● **SOURCE DOCUMENT**:
December 29, 2009

Sherdog.com’s Pound-for-Pound Top 10

http://www.wec.tv/index.cfm?fa=news.detail&gid=35934

‘Cheesesteak’ Morrison Ready for Ex-Champ Brown
Dec-28-2009
By Frank Curreri

The five-hour train ride from Richmond to Philadelphia seems perfectly suited to soul-searching. It affords a man time to evaluate his present circumstances, time to ponder his future, time to reflect on his past. And so it was for Anthony Morrison on Christmas Eve morning as he headed home, staring out a window as the racing, snow-packed landscape produced a hypnotizing blur.

A year and a half earlier, the 25-year-old had fled a ghetto in North Philadelphia, leaving behind a wife and small child. He had few possessions to his name, but, in his mind, everything to lose if he remained on those mean streets.

“Honestly, I would probably be dead right now, man. I swear to it,” the pro fighter said in earnest. “The stuff I was doing … Seven of my friends were doing it, too, and four of ‘em are dead. I could easily have been one of them because I was with those guys every day.”

Morrison escaped bullets, but not bad news. A few months after relocating to Richmond to train alongside Amir Sodallah at Team Combat, the phone calls steadily started streaming in:
Maurice got locked up.

Ronelle got shot.

The hardest-hitting message was delivered last month, when Morrison received word that a cousin had been shot and killed back in Philly. Another phone call, days later, deepened the blow.

“My aunt had a massive heart attack from the stress of her son being killed,” he said. “It was a double whammy.”

● **EXERCISE DATA**:

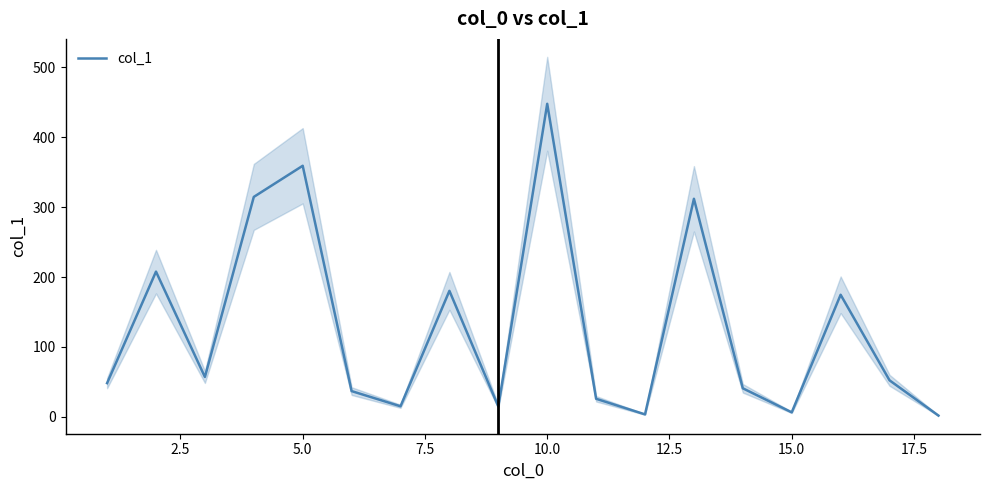

Is it true that the value at 15.0 is 6.2?

False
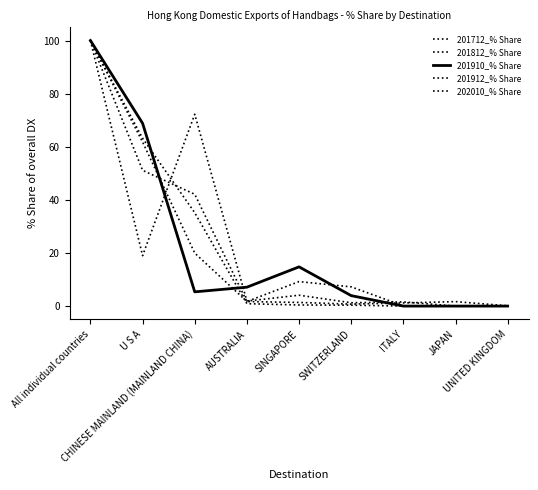

What is the label of the 5th point from the left?

SINGAPORE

● **PROBLEMS TO SOLVE**:
**A)** Rewrite the paragraph of the Morrison article that begins "The five-hour train ride" in a shorter form that keeps its main facts.
**B)** Retype the Morrison article word for word, starting at "December 29, 2009" and ending at "a hypnotizing blur.".
The material has no connection to the Morrison article.

● **ANSWERS BY TASK**:
**A)** On Christmas Eve morning, Anthony Morrison rode the five-hour train home from Richmond to Philadelphia. He spent the trip reflecting on his present, future, and past while watching the snowy landscape blur by.

**B)**
December 29, 2009

Sherdog.com’s Pound-for-Pound Top 10

http://www.wec.tv/index.cfm?fa=news.detail&gid=35934

‘Cheesesteak’ Morrison Ready for Ex-Champ Brown
Dec-28-2009
By Frank Curreri

The five-hour train ride from Richmond to Philadelphia seems perfectly suited to soul-searching. It affords a man time to evaluate his present circumstances, time to ponder his future, time to reflect on his past. And so it was for Anthony Morrison on Christmas Eve morning as he headed home, staring out a window as the racing, snow-packed landscape produced a hypnotizing blur.